Penyelesaian konflik di tiap negara melibatkan berbagai jenis hukum dan institusi, terutama lembaga keamanan dan peradilan, serta masyarakat sipil. Berkembangnya institusi-institusi tersebut dan perubahan konteks politik bisa berdampak terhadap kapasitas untuk menangani atau menyelesaikan sengketa, atau paling tidak pencegahan konflik menjadi lebih buruk. Di Indonesia dan Timor-Leste, misalnya, sangatlah penting untuk memahami peran, kepentingan institusi, dan posisi kekuasaan relatif dari polisi dan militer, baik di tingkat nasional dan lokal. Instansi ini dan terkadang, pamswakarsa (organ sipil mereka), dapat mempertajam atau menurunkan ketegangan. Akses menuju keadilan juga dimensi yang sangat penting bagi penyelesaian konflik. Jika lembaga peradilan terlalu mengintimidasi, terlalu korup atau terlalu susah untuk dijangkau, maka pihak yang berkonflik akan menggunakan mekanisme tidak resmi, yaitu main hakim sendiri atau berbagai tindak kekerasan untuk menyelesaikan pertikaian mereka.

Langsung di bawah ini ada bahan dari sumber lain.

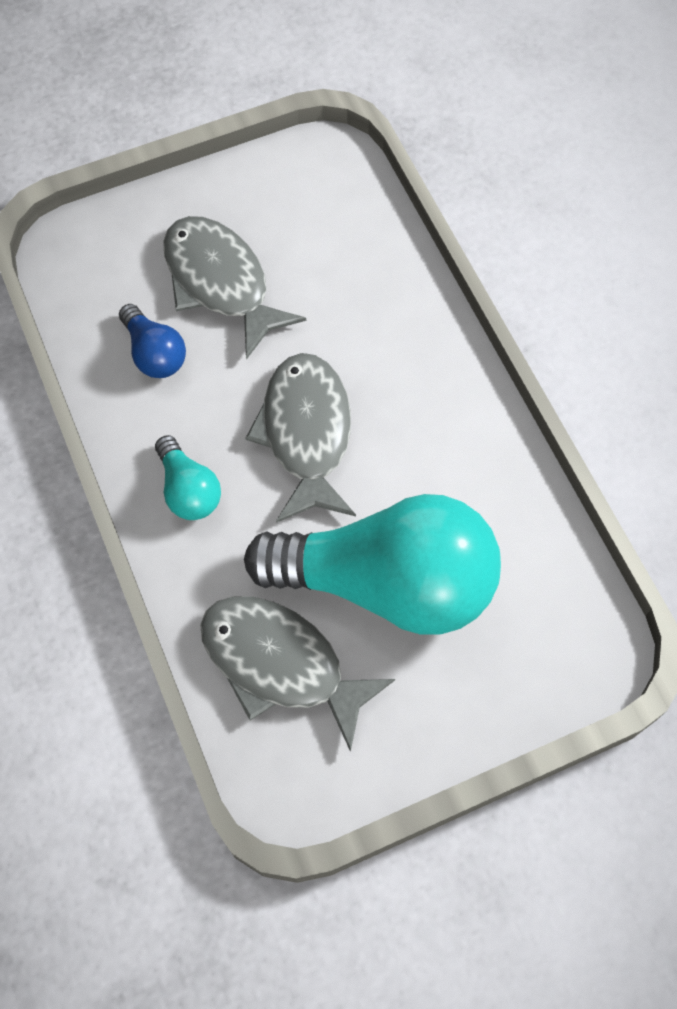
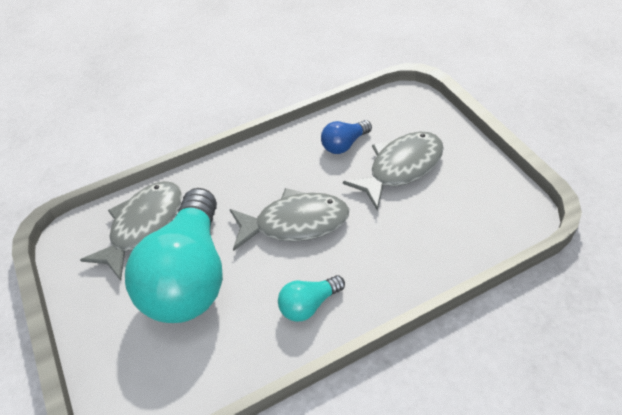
camera: 90 degrees right, 15 degrees down
(188, 490) = (254, 171): turquoise light bulb -> turquoise light bulb (308, 304)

Peraturan-peraturan baru atau keputusan peradilan dapat membantu atau malah mencederai kemungkinan penyelesaian konflik, dan karenanya sangat penting untuk memahami kapan dan bagaimana regulasi itu diterapkan oleh pihak yang bertikai. Contohnya di Indonesia, Undang-Undang Penanggulanan Konflik Sosial tahun 2012 dan peraturan-peraturan turunannya memberikan kekuasaan baru bagi pemerintah daerah untuk menetapkan status "Keadaan Konflik" di suatu wilayah dan membatasi aktivitas masyarakat di area tersebut. Keputusan tahun 2013 dari Mahkamah Konstitusi yang mengakui konsep hutan adat, telah membuka kemungkinan-kemungkinan baru bagi komunitas adat untuk mengklaim kembali kepemilikan hutan negara. Dengan demikian, keputusan tersebut telah membuka kesempatan untuk penyelesaian konflik lama dan bahkan membuka kemungkinan munculnya konflik baru.
Dalam perjalanannya, IPAC akan terus mencermati perkembangan hukum dan institusi-institusi tersebut yang berhubungan dengan konflik.